EXERCISE OBJECTIVE
Restate the records in their entirety, word for word.

════

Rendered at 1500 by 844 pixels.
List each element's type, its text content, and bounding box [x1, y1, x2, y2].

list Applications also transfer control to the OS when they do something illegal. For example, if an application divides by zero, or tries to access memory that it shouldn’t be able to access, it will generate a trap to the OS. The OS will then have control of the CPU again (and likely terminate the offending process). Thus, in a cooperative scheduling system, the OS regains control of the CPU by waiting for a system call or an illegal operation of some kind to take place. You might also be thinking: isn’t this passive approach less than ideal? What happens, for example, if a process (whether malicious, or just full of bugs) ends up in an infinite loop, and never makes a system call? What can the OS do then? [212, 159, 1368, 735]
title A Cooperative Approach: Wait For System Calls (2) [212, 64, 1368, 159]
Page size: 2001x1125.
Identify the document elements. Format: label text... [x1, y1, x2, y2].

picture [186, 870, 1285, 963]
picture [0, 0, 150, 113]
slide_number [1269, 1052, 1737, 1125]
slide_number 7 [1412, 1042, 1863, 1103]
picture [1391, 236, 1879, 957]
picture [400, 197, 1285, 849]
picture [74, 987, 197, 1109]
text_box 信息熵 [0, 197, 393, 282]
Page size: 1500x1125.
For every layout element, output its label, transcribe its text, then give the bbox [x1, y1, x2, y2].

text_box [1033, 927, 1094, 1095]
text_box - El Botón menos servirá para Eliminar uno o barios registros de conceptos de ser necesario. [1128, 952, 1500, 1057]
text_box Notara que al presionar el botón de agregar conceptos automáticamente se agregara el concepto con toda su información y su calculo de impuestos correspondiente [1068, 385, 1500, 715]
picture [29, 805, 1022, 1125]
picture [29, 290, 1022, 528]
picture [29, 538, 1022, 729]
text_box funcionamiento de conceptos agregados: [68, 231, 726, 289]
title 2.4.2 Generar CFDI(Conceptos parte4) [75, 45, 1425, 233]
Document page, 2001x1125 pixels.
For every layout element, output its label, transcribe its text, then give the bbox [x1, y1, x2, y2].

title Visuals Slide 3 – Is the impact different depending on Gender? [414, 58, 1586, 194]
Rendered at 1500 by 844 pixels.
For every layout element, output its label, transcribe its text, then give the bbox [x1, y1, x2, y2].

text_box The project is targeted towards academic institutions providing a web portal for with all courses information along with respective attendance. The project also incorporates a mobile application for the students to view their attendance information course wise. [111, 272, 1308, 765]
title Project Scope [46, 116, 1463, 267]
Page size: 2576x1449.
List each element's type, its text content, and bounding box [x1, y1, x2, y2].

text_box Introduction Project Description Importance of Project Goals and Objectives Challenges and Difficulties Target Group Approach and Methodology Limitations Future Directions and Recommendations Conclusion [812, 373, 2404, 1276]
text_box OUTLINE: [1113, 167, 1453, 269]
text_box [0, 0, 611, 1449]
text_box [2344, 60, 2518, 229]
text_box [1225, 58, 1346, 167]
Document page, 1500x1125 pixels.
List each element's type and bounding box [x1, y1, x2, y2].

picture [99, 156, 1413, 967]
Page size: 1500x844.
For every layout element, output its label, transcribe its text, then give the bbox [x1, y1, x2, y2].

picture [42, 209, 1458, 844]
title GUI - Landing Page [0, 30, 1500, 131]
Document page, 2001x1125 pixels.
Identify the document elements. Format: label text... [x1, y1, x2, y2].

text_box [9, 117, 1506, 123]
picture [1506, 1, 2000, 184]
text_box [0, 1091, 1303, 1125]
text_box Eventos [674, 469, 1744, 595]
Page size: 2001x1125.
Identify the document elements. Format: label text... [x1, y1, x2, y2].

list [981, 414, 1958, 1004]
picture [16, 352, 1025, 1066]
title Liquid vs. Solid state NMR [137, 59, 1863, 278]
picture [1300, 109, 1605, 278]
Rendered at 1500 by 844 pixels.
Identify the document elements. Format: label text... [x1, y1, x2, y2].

════

SOLUTION TO THIS EXERCISE
Rendered at 1500 by 844 pixels.
List each element's type, its text content, and bounding box [x1, y1, x2, y2].

list Applications also transfer control to the OS when they do something illegal. For example, if an application divides by zero, or tries to access memory that it shouldn’t be able to access, it will generate a trap to the OS. The OS will then have control of the CPU again (and likely terminate the offending process). Thus, in a cooperative scheduling system, the OS regains control of the CPU by waiting for a system call or an illegal operation of some kind to take place. You might also be thinking: isn’t this passive approach less than ideal? What happens, for example, if a process (whether malicious, or just full of bugs) ends up in an infinite loop, and never makes a system call? What can the OS do then? [212, 159, 1368, 735]
title A Cooperative Approach: Wait For System Calls (2) [212, 64, 1368, 159]
Page size: 2001x1125.
Identify the document elements. Format: label text... [x1, y1, x2, y2].

picture [186, 870, 1285, 963]
picture [0, 0, 150, 113]
slide_number [1269, 1052, 1737, 1125]
slide_number 7 [1412, 1042, 1863, 1103]
picture [1391, 236, 1879, 957]
picture [400, 197, 1285, 849]
picture [74, 987, 197, 1109]
text_box 信息熵 [0, 197, 393, 282]
Page size: 1500x1125.
For every layout element, output its label, transcribe its text, then give the bbox [x1, y1, x2, y2].

text_box [1033, 927, 1094, 1095]
text_box - El Botón menos servirá para Eliminar uno o barios registros de conceptos de ser necesario. [1128, 952, 1500, 1057]
text_box Notara que al presionar el botón de agregar conceptos automáticamente se agregara el concepto con toda su información y su calculo de impuestos correspondiente [1068, 385, 1500, 715]
picture [29, 805, 1022, 1125]
picture [29, 290, 1022, 528]
picture [29, 538, 1022, 729]
text_box funcionamiento de conceptos agregados: [68, 231, 726, 289]
title 2.4.2 Generar CFDI(Conceptos parte4) [75, 45, 1425, 233]
Document page, 2001x1125 pixels.
For every layout element, output its label, transcribe its text, then give the bbox [x1, y1, x2, y2].

title Visuals Slide 3 – Is the impact different depending on Gender? [414, 58, 1586, 194]
Rendered at 1500 by 844 pixels.
For every layout element, output its label, transcribe its text, then give the bbox [x1, y1, x2, y2].

text_box The project is targeted towards academic institutions providing a web portal for with all courses information along with respective attendance. The project also incorporates a mobile application for the students to view their attendance information course wise. [111, 272, 1308, 765]
title Project Scope [46, 116, 1463, 267]
Page size: 2576x1449.
List each element's type, its text content, and bounding box [x1, y1, x2, y2].

text_box Introduction Project Description Importance of Project Goals and Objectives Challenges and Difficulties Target Group Approach and Methodology Limitations Future Directions and Recommendations Conclusion [812, 373, 2404, 1276]
text_box OUTLINE: [1113, 167, 1453, 269]
text_box [0, 0, 611, 1449]
text_box [2344, 60, 2518, 229]
text_box [1225, 58, 1346, 167]
Document page, 1500x1125 pixels.
List each element's type and bounding box [x1, y1, x2, y2].

picture [99, 156, 1413, 967]
Page size: 1500x844.
For every layout element, output its label, transcribe its text, then give the bbox [x1, y1, x2, y2].

picture [42, 209, 1458, 844]
title GUI - Landing Page [0, 30, 1500, 131]
Document page, 2001x1125 pixels.
Identify the document elements. Format: label text... [x1, y1, x2, y2].

text_box [9, 117, 1506, 123]
picture [1506, 1, 2000, 184]
text_box [0, 1091, 1303, 1125]
text_box Eventos [674, 469, 1744, 595]
Page size: 2001x1125.
Identify the document elements. Format: label text... [x1, y1, x2, y2].

list [981, 414, 1958, 1004]
picture [16, 352, 1025, 1066]
title Liquid vs. Solid state NMR [137, 59, 1863, 278]
picture [1300, 109, 1605, 278]
Rendered at 1500 by 844 pixels.
Identify the document elements. Format: label text... [x1, y1, x2, y2].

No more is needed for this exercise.